Which titles matter for predicting Survivability for titanic datase

datasciencedojo · October 16, 2017, 11:27pm

The code snippet displaying titles which matter for predicting Survivability for the titanic dataset.

Reading titanic dataset and converting Survived variable into factor:

1.First, read the titanic file. Set the working directory properly.
2.Convert a Survived variable into factor column.

titanic <- read.csv(
              file = "titanic.csv",
              stringsAsFactors = FALSE
              )     #(1)

titanic$Survived <- as.factor(titanic$Survived)      #(2)

Discretizing categories:

Converting all Pclass values into variables:

titanic$pclass_one <- 0
titanic$pclass_two <- 0
titanic$pclass_three <- 0
titanic[titanic$Pclass==1,"pclass_one"] <- 1
titanic[titanic$Pclass==2,"pclass_two"] <- 1
titanic[titanic$Pclass==3,"pclass_three"] <- 1

Converting all the values of Embarked variables into variables:

titanic$embarked_q <- 0
titanic$embarked_s <- 0
titanic$embarked_c <- 0
titanic[titanic$Embarked=="Q","embarked_q"] <- 1
titanic[titanic$Embarked=="S","embarked_s"] <- 1
titanic[titanic$Embarked=="C","embarked_c"] <- 1

Converting values of gender into variables:

titanic$sex_m <- 0
titanic$sex_f <- 0
titanic[titanic$Sex=="male","sex_m"] <- 1
titanic[titanic$Sex=="female","sex_f"] <- 1

Filling Missing values of Age:

titanic[is.na(titanic$Age),"Age"] <- 28

Building Random Forest:

1.Install randomForest package if you have not installed it.
2.Load library packages.
3.Create the list of features for random forest.
4.Create random forest model .
5.Use varImpPlot to create scatter plot for variable importance calculated by random forest.
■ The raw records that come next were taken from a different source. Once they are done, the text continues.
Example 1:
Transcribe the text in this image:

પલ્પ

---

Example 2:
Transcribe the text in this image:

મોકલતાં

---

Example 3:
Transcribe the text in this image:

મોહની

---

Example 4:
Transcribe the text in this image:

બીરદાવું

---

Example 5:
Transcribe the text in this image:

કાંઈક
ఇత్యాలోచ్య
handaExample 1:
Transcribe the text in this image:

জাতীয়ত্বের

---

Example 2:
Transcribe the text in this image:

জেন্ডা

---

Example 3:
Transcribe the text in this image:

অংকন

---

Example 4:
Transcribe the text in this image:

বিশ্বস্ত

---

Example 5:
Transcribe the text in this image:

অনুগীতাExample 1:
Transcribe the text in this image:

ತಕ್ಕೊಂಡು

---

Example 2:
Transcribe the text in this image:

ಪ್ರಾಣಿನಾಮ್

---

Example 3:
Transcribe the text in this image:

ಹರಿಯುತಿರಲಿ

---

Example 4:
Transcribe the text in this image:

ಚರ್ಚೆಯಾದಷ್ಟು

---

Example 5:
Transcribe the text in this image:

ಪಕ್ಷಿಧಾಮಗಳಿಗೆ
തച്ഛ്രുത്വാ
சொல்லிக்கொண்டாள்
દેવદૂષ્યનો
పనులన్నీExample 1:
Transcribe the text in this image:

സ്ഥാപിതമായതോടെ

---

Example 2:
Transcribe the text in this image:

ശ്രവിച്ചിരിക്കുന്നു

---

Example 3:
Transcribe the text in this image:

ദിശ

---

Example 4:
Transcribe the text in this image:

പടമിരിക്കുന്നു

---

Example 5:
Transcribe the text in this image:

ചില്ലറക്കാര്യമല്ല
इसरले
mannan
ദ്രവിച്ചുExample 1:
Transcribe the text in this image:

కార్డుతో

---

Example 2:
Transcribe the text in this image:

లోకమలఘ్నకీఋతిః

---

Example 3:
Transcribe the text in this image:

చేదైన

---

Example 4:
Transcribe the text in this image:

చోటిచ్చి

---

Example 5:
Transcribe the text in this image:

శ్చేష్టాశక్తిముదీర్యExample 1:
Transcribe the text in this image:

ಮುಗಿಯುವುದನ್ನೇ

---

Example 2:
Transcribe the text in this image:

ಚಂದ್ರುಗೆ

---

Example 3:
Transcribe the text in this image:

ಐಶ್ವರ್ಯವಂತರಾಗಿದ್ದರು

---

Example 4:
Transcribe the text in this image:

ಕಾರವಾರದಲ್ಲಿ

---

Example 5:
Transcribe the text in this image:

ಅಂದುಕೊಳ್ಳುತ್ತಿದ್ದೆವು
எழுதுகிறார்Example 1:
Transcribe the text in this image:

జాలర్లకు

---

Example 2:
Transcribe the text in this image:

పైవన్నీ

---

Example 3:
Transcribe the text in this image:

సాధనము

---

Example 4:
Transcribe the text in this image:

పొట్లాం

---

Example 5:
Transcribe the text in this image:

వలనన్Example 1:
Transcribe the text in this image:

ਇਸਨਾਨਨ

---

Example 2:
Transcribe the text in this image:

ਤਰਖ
install.packages("randomForest").    #(1)
library(randomForest)                     #(2)
features <- c("Survived","Age", "SibSp", "Parch", "Fare", "pclass_one","pclass_two","pclass_three","embarked_q","embarked_s","embarked_c","sex_m","sex_f")       #(3)
titanic.forest <- randomForest(Survived~., data = titanic[,features], importance=TRUE)    #(4)
varImpPlot(titanic.forest)       #(5)

varImportance

toobamukhtar · April 15, 2019, 6:24pm

toobamukhtar · April 16, 2019, 12:34pm

One way to analyze how much impact a feature could make on target feature (Survived) is to use feature importances property from machine learning algorithm library.